たとえば中学入試で算数が大コケしたとする。算数が最後の科目ならいいが、たいてい算数は2番目か3番目にある。
算数の大チョンボは次の科目に影響しやすい。たとえばうっかり計算ミスをしたとしようか。途中式を解答用紙に残す方式を採る学校なら部分点をもらえるが、そうじゃなかったら考え方は合っていても得点はゼロである。オールオアナッシング。
こんな調子で大問を2〜3問落とすと衝撃で頭の中が飛んでしまい、算数のあとに控える理科や社会がシドロモドロになってしまう。
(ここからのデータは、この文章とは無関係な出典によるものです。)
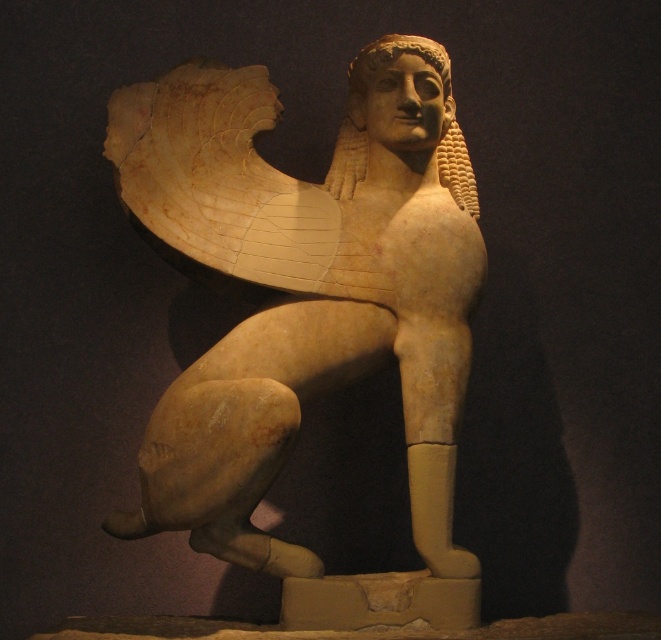
Who is more forward, [358,349] or [354,118]?

Point [358,349]

I want to click on beige stone sphinx at center, so click(x=303, y=288).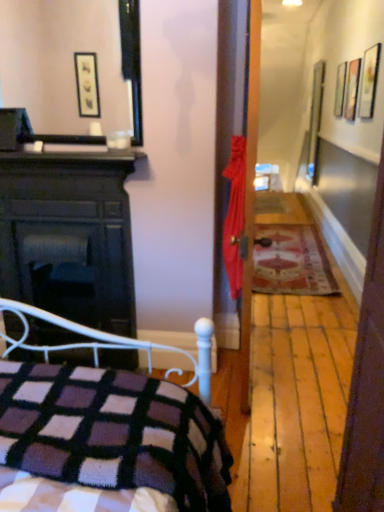
The height and width of the screenshot is (512, 384). Identify the location of free spot above carpeted mat at hallway center (from a real-world perspective). (297, 265).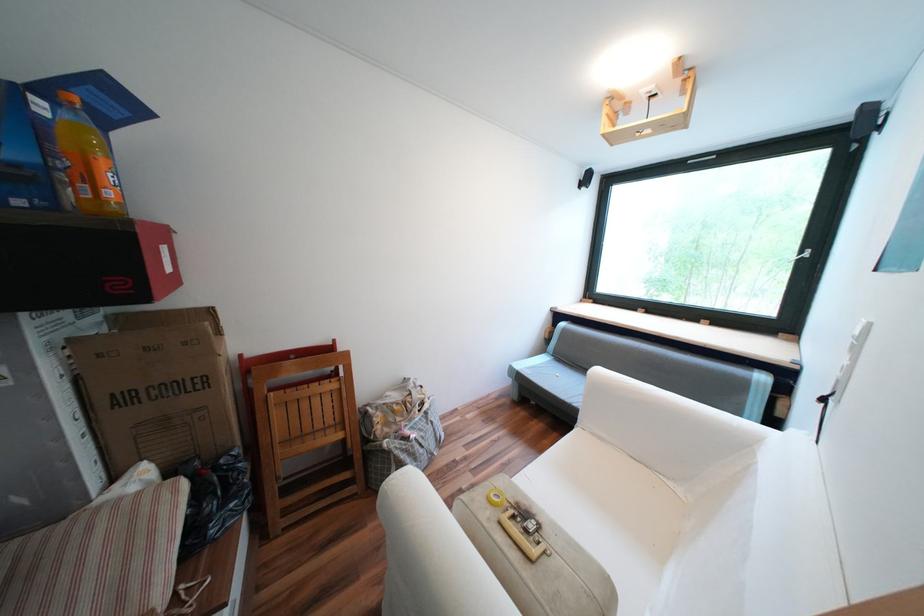
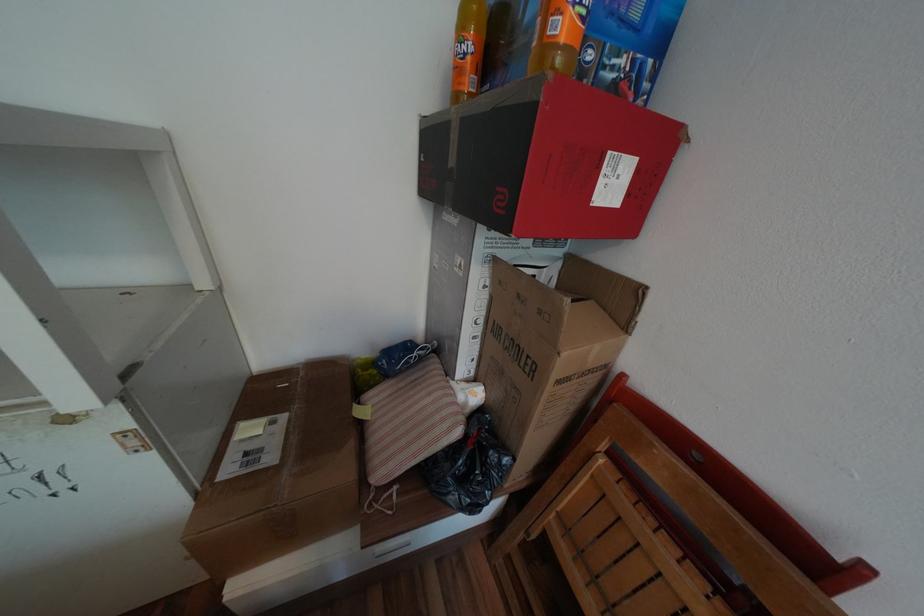
The point at (x=193, y=342) is marked in the first image. Where is the corresponding point in the second image?

(550, 312)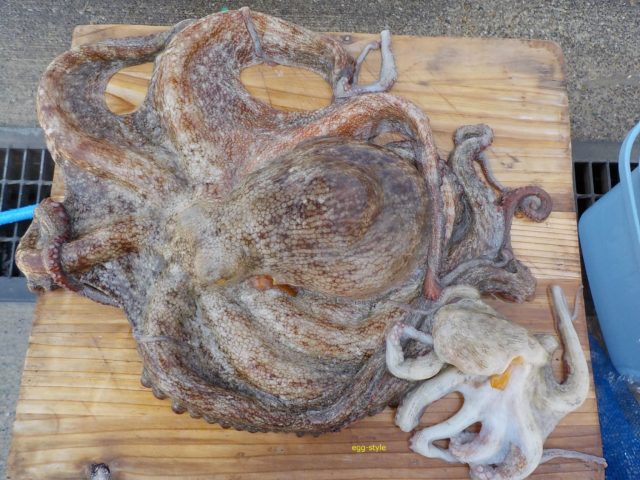
I want to click on metal vent, so click(18, 164).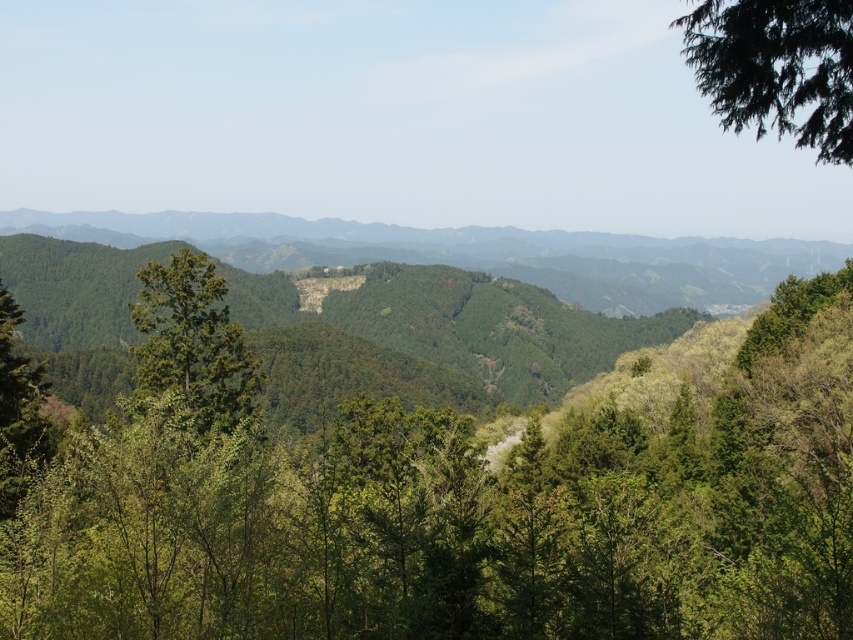
Question: Is green leafy tree at upper right above green matte tree at center?

Choices:
 (A) no
 (B) yes

Answer: (B)

Question: Can you confirm if green leafy tree at center is wider than green leafy tree at upper right?

Choices:
 (A) no
 (B) yes

Answer: (A)

Question: Which point is closer to the camera taking this photo?

Choices:
 (A) (689, 433)
 (B) (738, 45)

Answer: (B)

Question: Considering the real-world distances, which object is farthest from the green leafy tree at center?

Choices:
 (A) green leafy tree at upper right
 (B) green matte tree at center

Answer: (A)

Question: Is green leafy tree at upper right above green matte tree at center?

Choices:
 (A) no
 (B) yes

Answer: (B)

Question: Among these points, which one is nearest to the camera?

Choices:
 (A) (840, 115)
 (B) (344, 552)
 (C) (178, 273)

Answer: (A)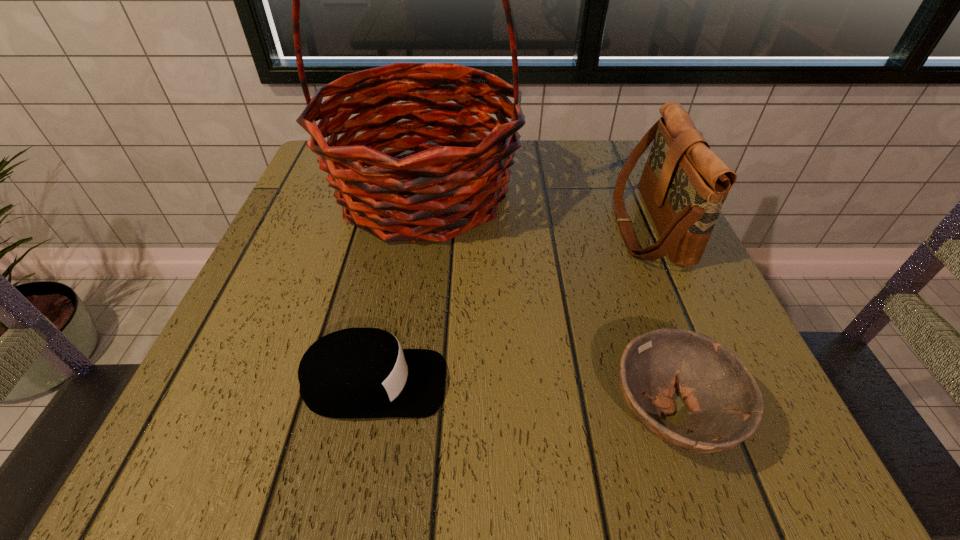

算数のミスで頭がパニックになり集中力が維持できず、答案用紙に意識がグリップしない。結局理科や社会でもミスを連発するという悪循環に陥る。
まだ国語のミスなら挽回できる。入試では国語が最初の科目という学校が多いが、国語の出来不出来は答案が返却されてみないとわからない。国語は試験が終わった瞬間「できた」と思っても得点は意に反して悪い場合が多いし、その逆もまた然りだ。
時間配分を誤り1番の問題を完璧に解こうと思って時間を取りすぎ、2番3番の問題が空白のままというミスだったらダメージが大きいが、それ以外は国語のミスが後の科目に影響することはない。
また理科社会は1問や2問間違えても配点が小さいので、少々ミスしても精神を揺るがすほどの絶望的な気持ちになったりはしない。
ところが算数のミスは浅田真央のトリプルアクセル失敗みたいな、誰の目にも明らかな、派手でわかりやすいミスである。算数で主観的にミスをしているなと思ったら、大抵は誰にでもわかる客観的ミスである。得点にガツンと残酷に跳ね返る。
国語のミスが後になって冷酒のようにジワジワ効くミスで、理科社会のミスが局地戦の敗北とするなら、算数のミスは日本軍のミッドウェー海戦のような戦局を180度変えるミスである。算数のミスは受験生をヤケクソな気分にする。
算数でミスしたら、もはや開き直りしかない。算数で「致命的」な間違いを犯せば、受験生活で努力の結果積み上げてきたガラスの城が呆気なく崩壊する映像が頭に浮かび、厭世的な心理状態に陥ってしまうが、ガラスの破片が地面に散らばる廃墟の中で、負け戦を果敢に戦う開き直りこそが勝利を呼ぶ。
死ぬ気で受験勉強して本番で大きなミスをしたら、胃が凍るような気分になり集中力が散漫になるのは当然の事だ。努力に比例してショックも大きい。
しかし、完璧主義の格好いい戦いを振り捨て、捨て身になった泥まみれのみっともない戦いを生きてこそ良い結果が出る。
算数の大チョンボは一瞬氷の絶望を生むが、絶望状態から体勢を立て直し、身体が火照るよな熱気と、研ぎ澄まされた集中力を身体に再び取り戻すことが勝機につながる。